Pt8 cluster on alumina under a pressure of hydrogen: Support-dependent reconstruction from first-principles global optimization

Alumina supported Pt nanoclusters under a hydrogen environment play a crucial role in many heterogeneous catalysis applications. We conducted grand canonical genetic algorithm simulations for supported Pt-8 clusters in a hydrogen gas environment to study the intracluster, cluster-support, and cluster-adsorbate interactions. Two alumina surfaces, alpha-Al2O3(0001) and gamma-Al2O3(100), and two conditions, T = 600 degrees C, pH(2) = 0.1 bar and T = 25 degrees C, pH(2) = 1.0 bar, were considered corresponding to low and high hydrogen chemical potential mu H, respectively. The low free energy ensemble of Pt-8 is decorated by a medium (2-12 H), respectively, high (20-30 H), number of hydrogen atoms under equilibrium at low mu H, respectively, high mu H, and undergoes different morphological transformations on the two surfaces.

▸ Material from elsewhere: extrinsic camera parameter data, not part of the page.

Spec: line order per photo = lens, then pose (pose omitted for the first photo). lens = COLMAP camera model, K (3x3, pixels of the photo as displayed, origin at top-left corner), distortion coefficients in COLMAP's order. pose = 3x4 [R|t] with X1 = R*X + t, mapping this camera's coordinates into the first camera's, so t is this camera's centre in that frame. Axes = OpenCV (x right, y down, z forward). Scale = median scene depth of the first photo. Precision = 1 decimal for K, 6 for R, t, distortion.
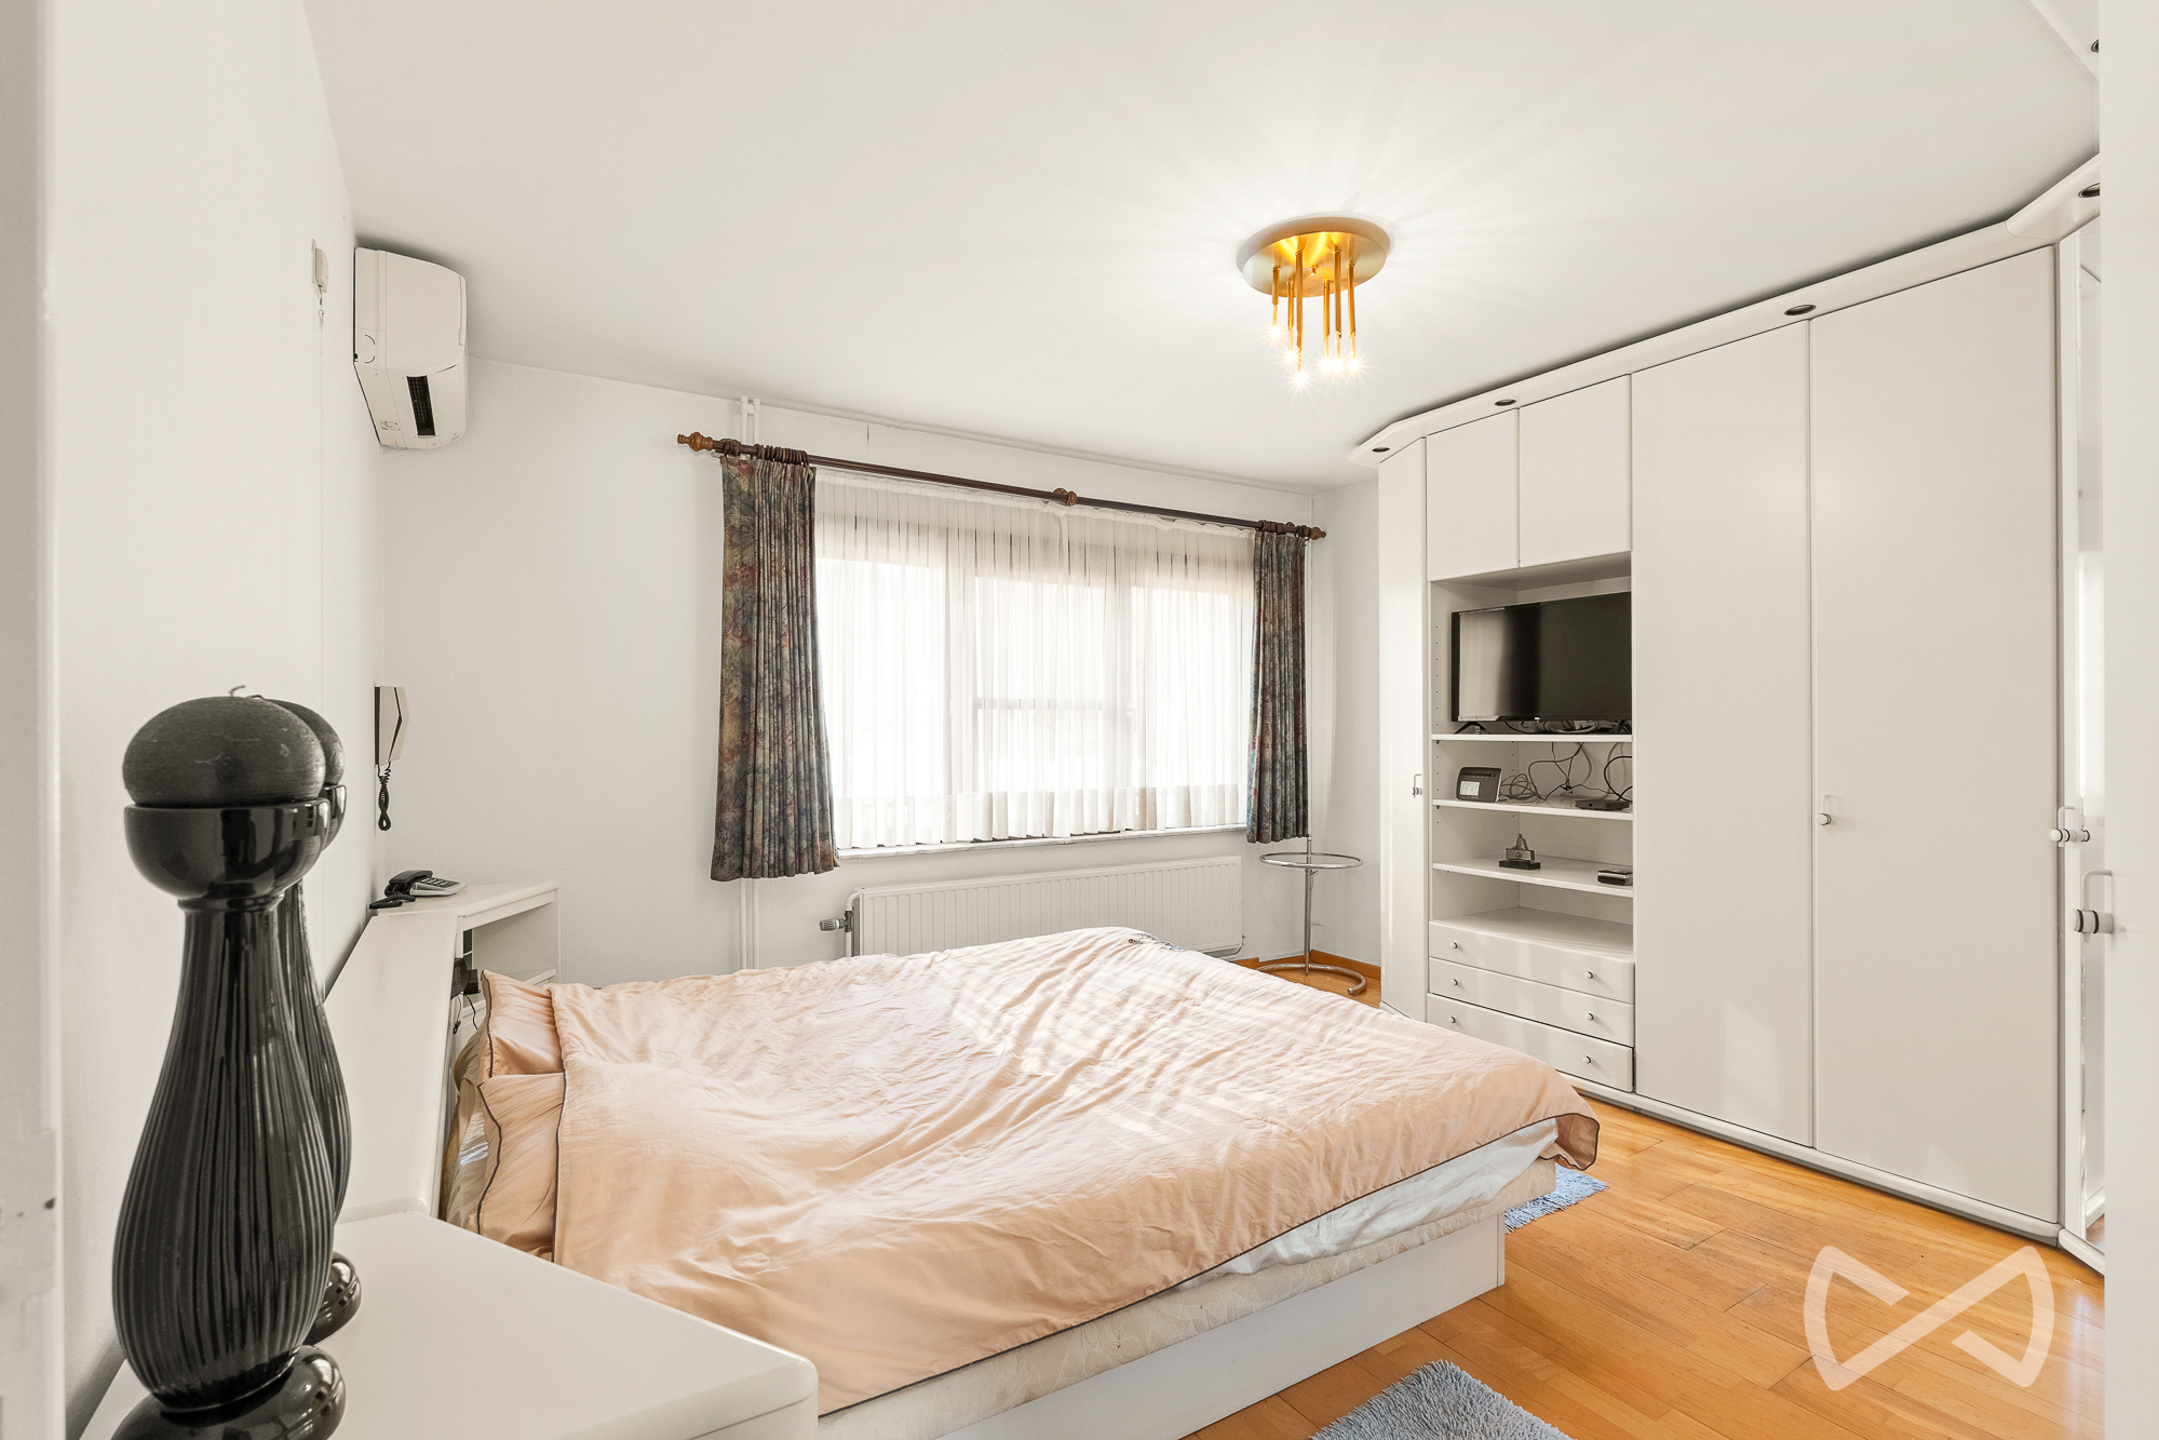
lens RADIAL K [[988.3, 0, 1079.5], [0, 988.3, 720.0], [0, 0, 1]] dist [-0.000060, -0.000031]
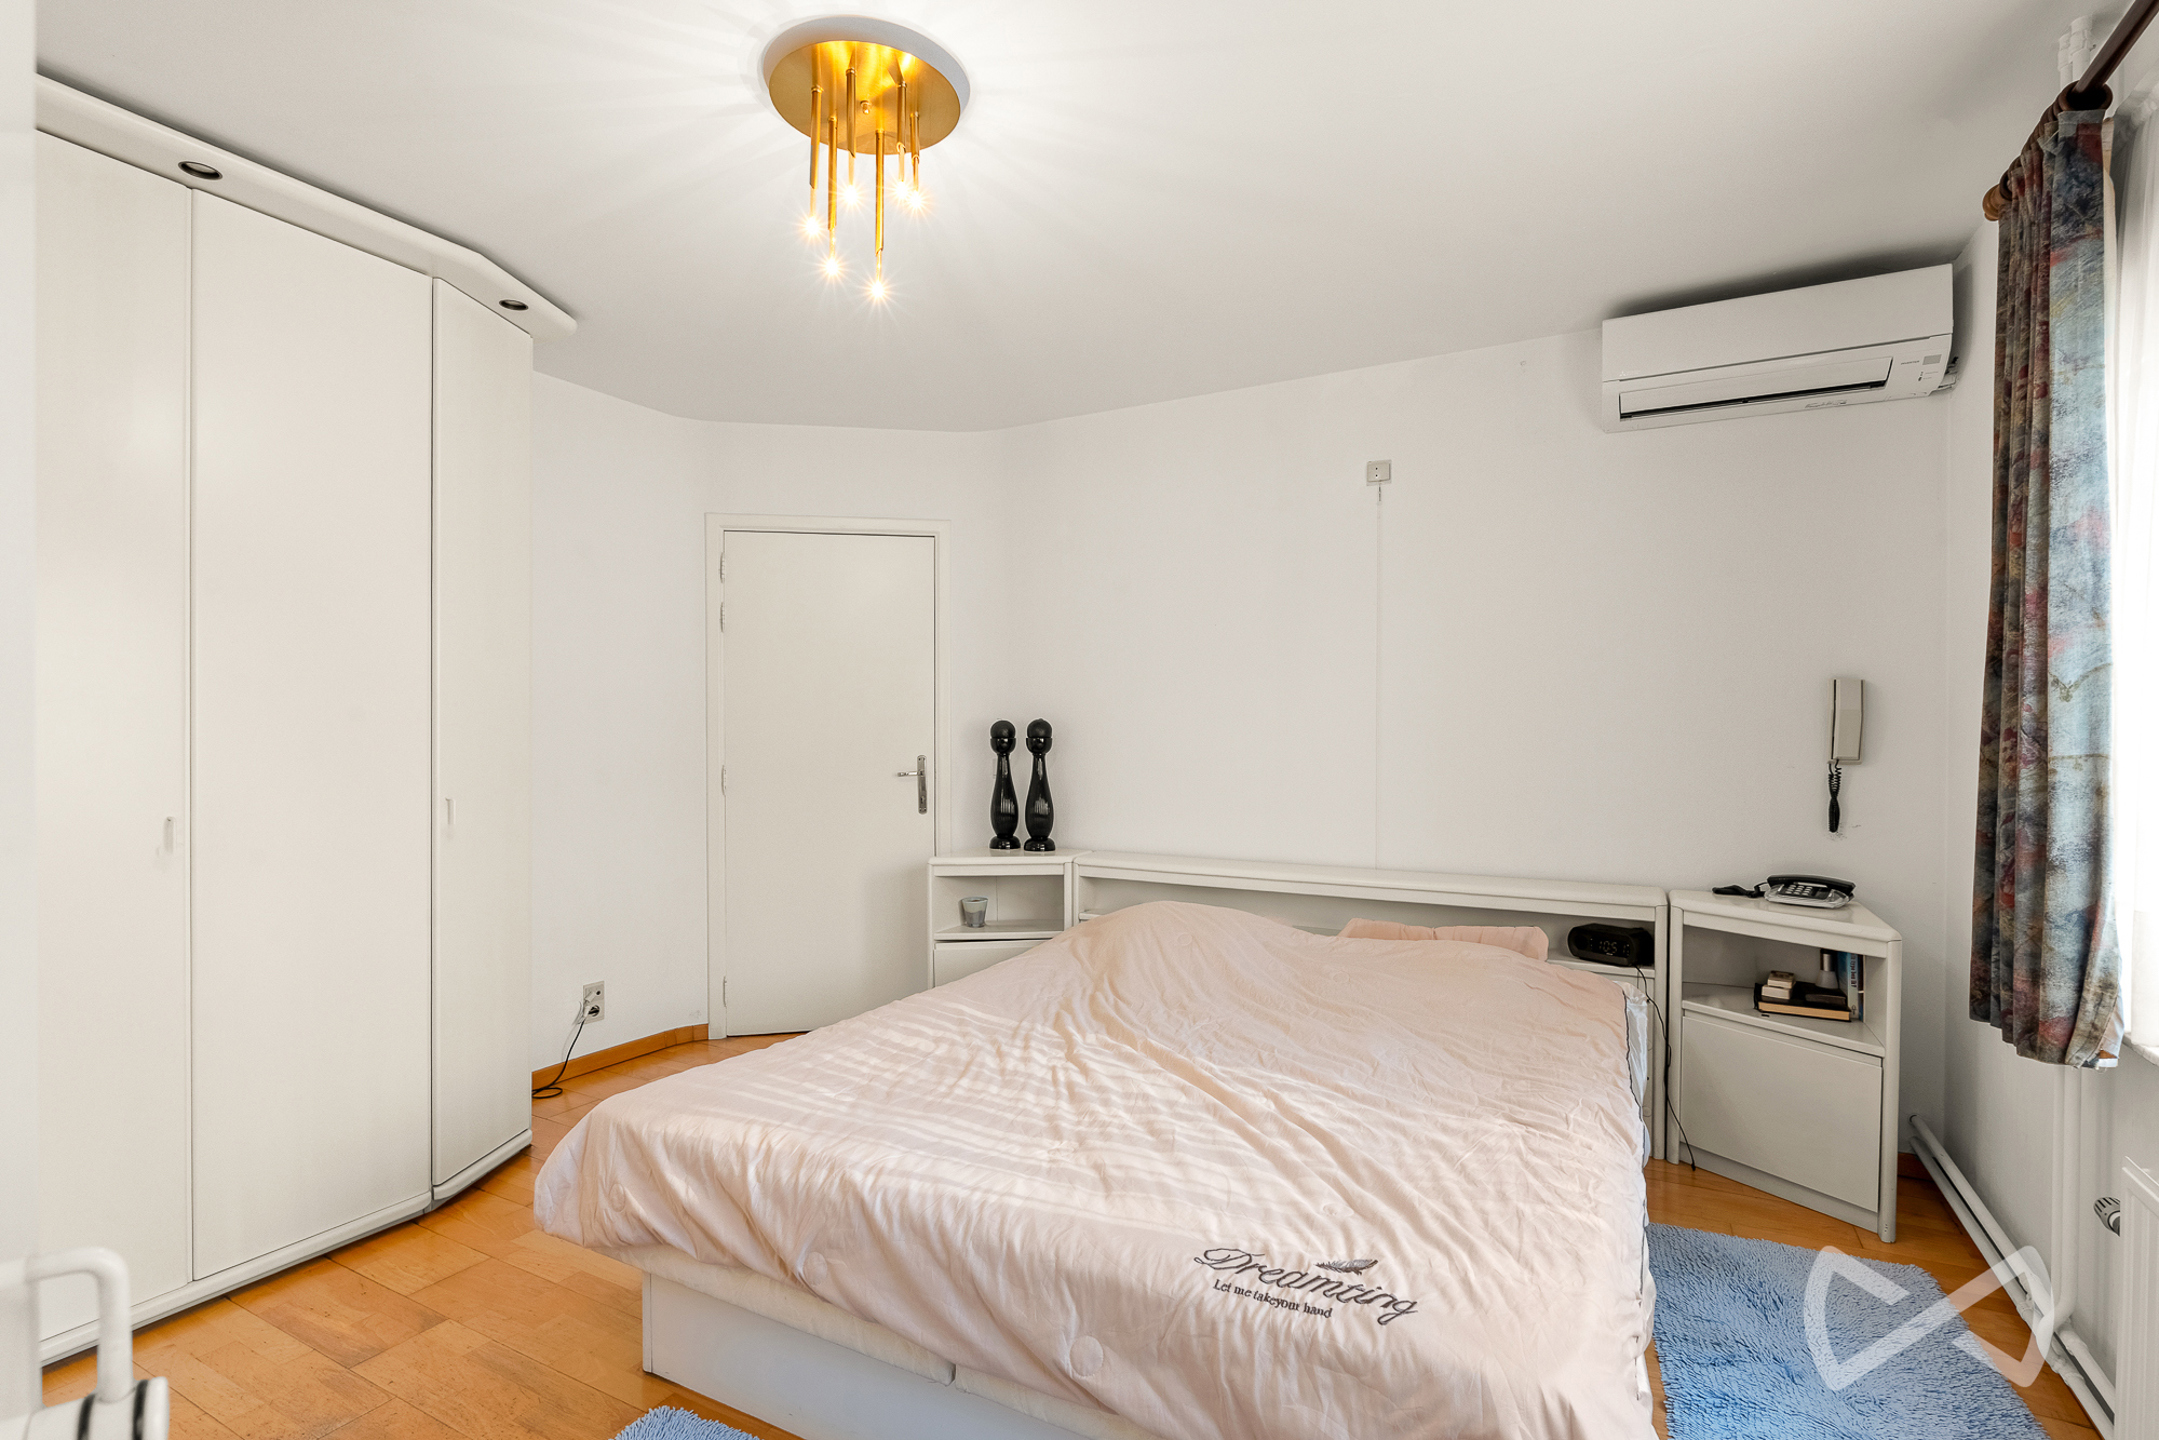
lens RADIAL K [[1034.2, 0, 1079.5], [0, 1034.2, 720.0], [0, 0, 1]] dist [0.000116, 0.000004]
pose [[-0.865571, -0.002190, -0.500781, 0.494463], [0.004142, 0.999925, -0.011532, 0.011257], [0.500769, -0.012056, -0.865497, 1.768926]]
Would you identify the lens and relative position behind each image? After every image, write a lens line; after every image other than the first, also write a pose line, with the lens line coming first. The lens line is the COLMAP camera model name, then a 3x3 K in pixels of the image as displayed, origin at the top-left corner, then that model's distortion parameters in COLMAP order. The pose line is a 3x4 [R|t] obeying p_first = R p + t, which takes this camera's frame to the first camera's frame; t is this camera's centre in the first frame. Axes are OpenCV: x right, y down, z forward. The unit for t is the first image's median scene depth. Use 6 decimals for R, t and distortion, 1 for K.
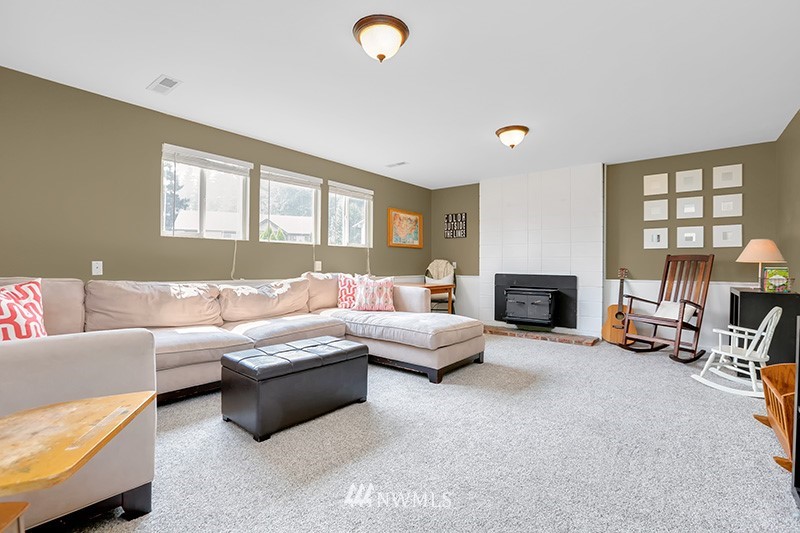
lens RADIAL K [[374.3, 0, 398.9], [0, 374.3, 264.5], [0, 0, 1]] dist [-0.002805, -0.000095]
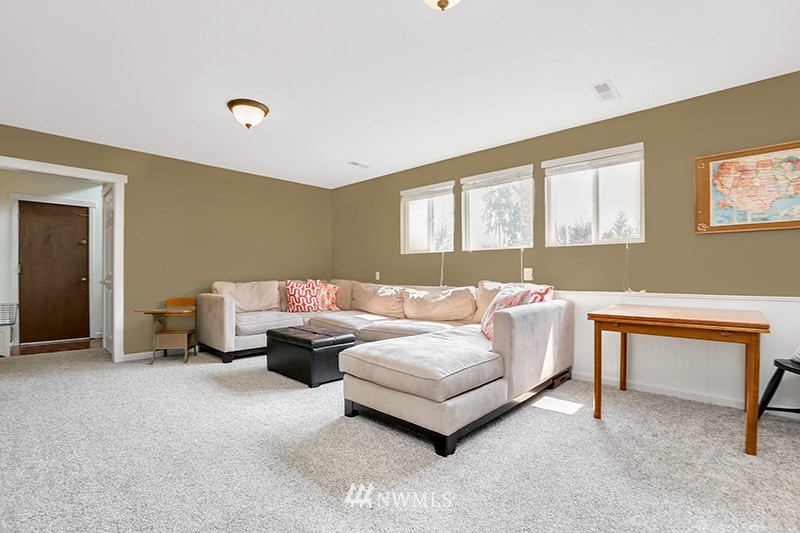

On alpha-Al2O3(0001), Pt-8 is mostly 3D but very fluxional in structure at low mu H and converts to open one-layer 2D structures with minimal fluxionality at high mu H, whereas on gamma-Al2O3(100), the exact opposite occurs: Pt-8 clusters present one-layer 2D shapes at low mu H and switch to compact 3D shapes under high mu H, during which the Pt-8 cluster preserves moderate fluxionality. Further analysis reveals a similar Pt-Pt bond length increase when switching from low mu H to high mu H on both surfaces although morphological transformations are different. Electronic structure analysis shows the existence of bonding interactions between Pt and Lewis acidic Al3+ sites along with the Pt-O interaction, which implies the necessity to include Al neighbors to discuss the electronic structure of small Pt clusters. Published under license by AIP Publishing.